* [WORK ORDER A]
In the passage about the assembly hello world program, what value is saved in the rax register to call the sys_exit function?

* [PASSAGE SHOWN]
So lets go over the code again. First again we have the global main instruction which server the same purpose as before. The same goes for saving the Hello world! message, except the syntax is a little different. However there is something new here - the len: equ $-message pseudo-instruction which obtains the message length and saves it under the len label. Then we have the code section with the main function. Here is where the differences really begin. Firstly, there are a bunch of registers used in the code - such is the way how a lot of instructions work. We first save the data that will be used by the instructions inside of the registers and then call the instructions. Some instructions - including the here used syscall - call one of the functions in accordance with the provided value in the register. For example, here we save the value of 1 inside of the rax register using the mov rax, 1 instruction (1 represents the descriptor for standard output [0 is standard input and 2 is standard error output]). This tells the syscall *instruction to call the *sys_write function, which then gets more data from other registers and writes some data to the provided descriptor (stream). So for sys_write to work, we need to give the function some parameters - we do this by saving the parameters inside of specific registers. Parameters usually go inside of the following registers in order: rdi, rsi, rdx - but this should be checked for each independent function. The other parameters we provide are the message’s address with mov rsi, hello and the length of the message with mov rdx, len. *Then we do a system call with *syscall and the write function is executes. Return value of the function can be found in the rax register - for example if the write function fails, we get a different exit code. After that we save the value of 60 inside of the rax *register, which corresponds to the *sys_exit function, as well as save the program exit code inside of the *rdi *register (value of 0, which means success). After that we do another system call and the program exits.

Conslusion

In conclusion, assembly can be pretty complicated and the learning curve can be pretty rough, since understanding the language requires a decent knowledge of computer architectures. Even a hello world program can be pretty complicated, however on the other hand the code is really fast and allows us to directly access the hardware. A good example of its usage is the previous post I made, where I obtained the CPU information using inline assembly inside of C++.

* [TASK DATA]

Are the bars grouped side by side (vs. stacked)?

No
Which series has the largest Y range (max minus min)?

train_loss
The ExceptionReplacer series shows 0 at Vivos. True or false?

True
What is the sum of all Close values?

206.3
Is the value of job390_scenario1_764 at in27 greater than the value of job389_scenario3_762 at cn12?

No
---
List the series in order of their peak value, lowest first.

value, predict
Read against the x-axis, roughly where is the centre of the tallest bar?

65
==
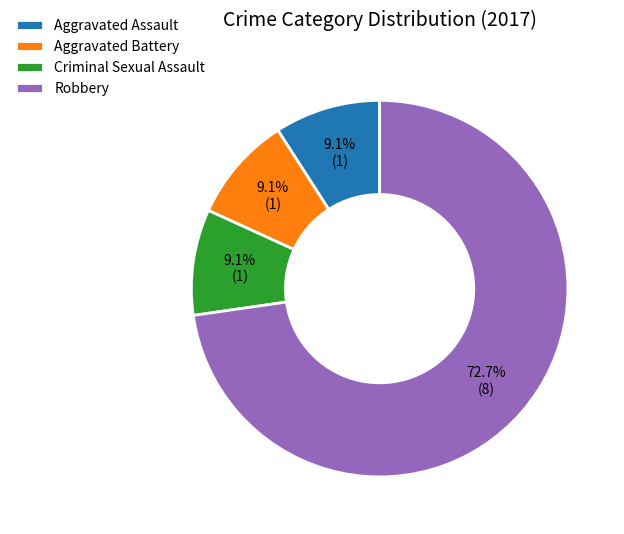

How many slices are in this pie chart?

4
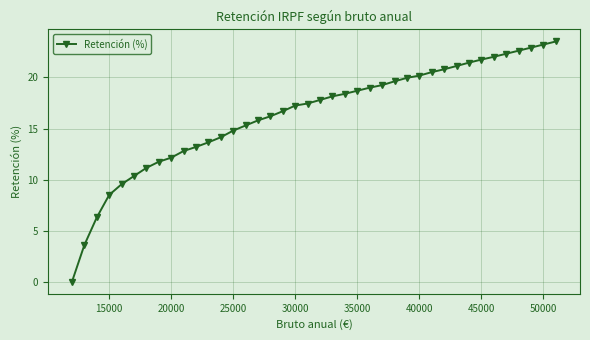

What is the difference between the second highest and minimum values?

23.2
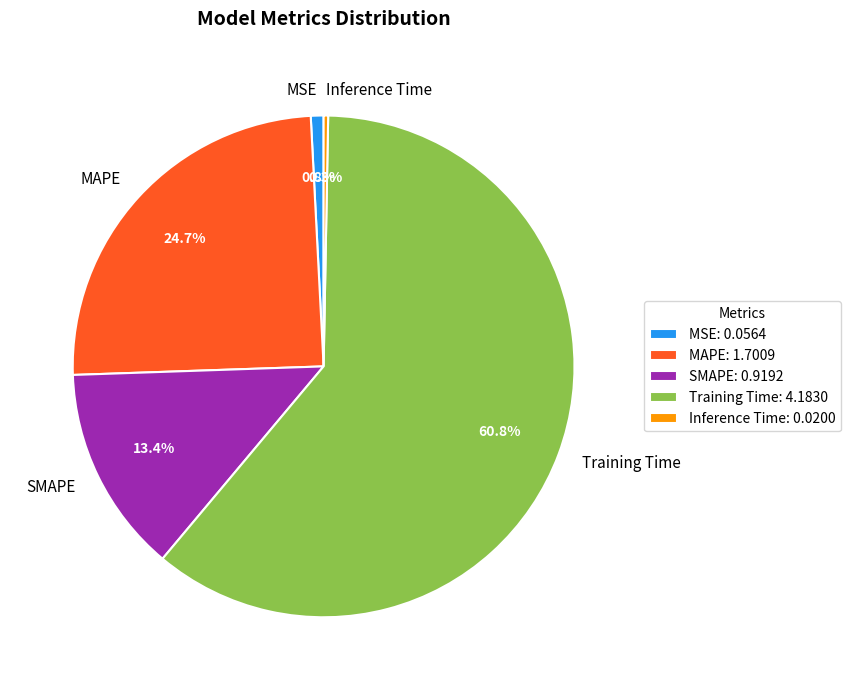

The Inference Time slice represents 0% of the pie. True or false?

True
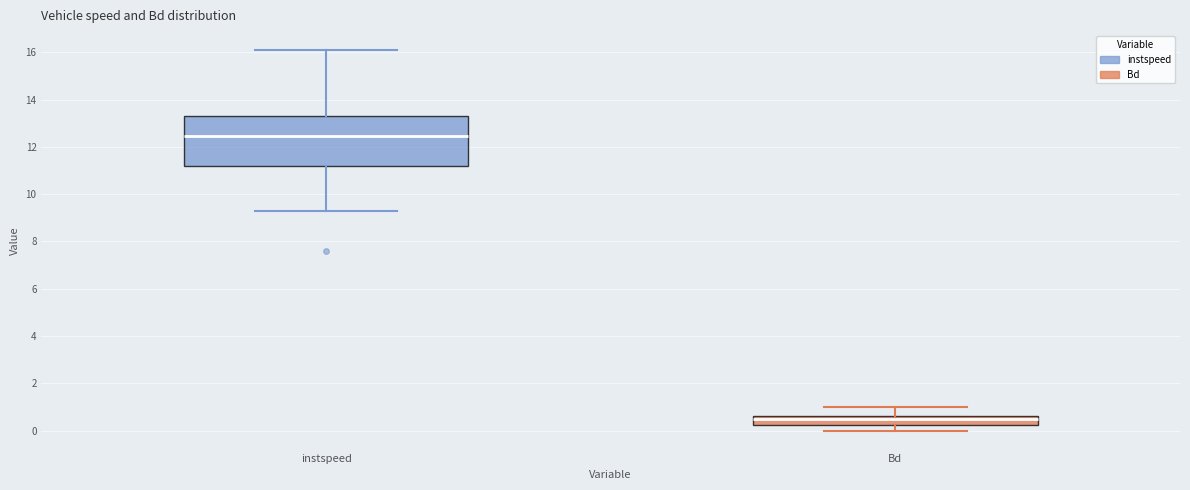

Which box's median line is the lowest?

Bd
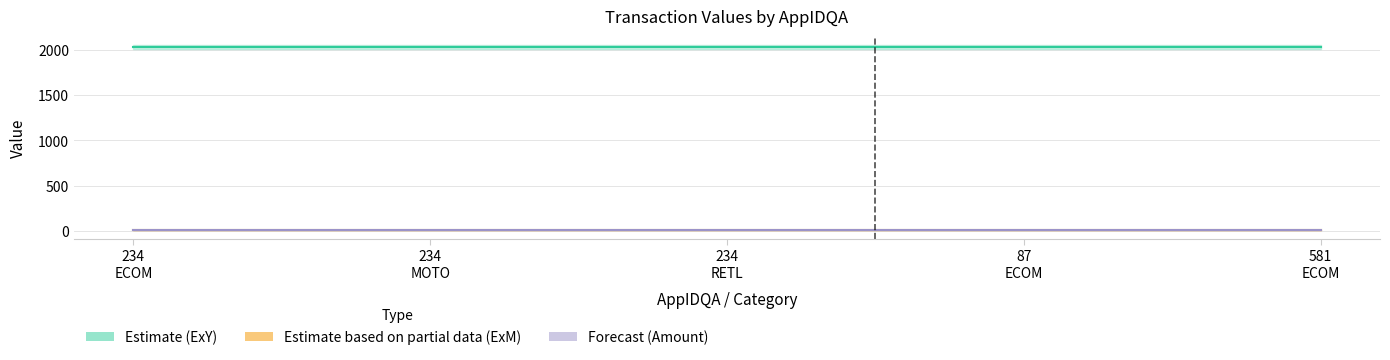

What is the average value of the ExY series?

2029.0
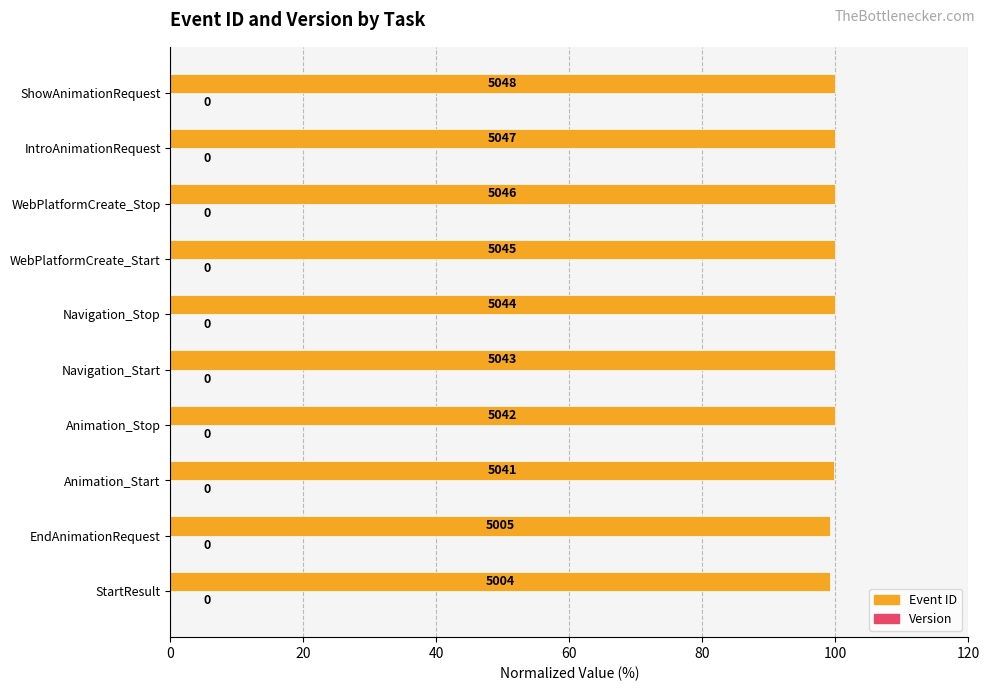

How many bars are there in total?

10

* [WORK ORDER B]
Locate each line in the entries that contains the word "series", treating uppercase and lowercase as different, and copy those lines.

* [WRITTEN RESPONSE A]
The value 60.

* [WRITTEN RESPONSE B]
Which series has the largest Y range (max minus min)?
The ExceptionReplacer series shows 0 at Vivos. True or false?
List the series in order of their peak value, lowest first.
What is the average value of the ExY series?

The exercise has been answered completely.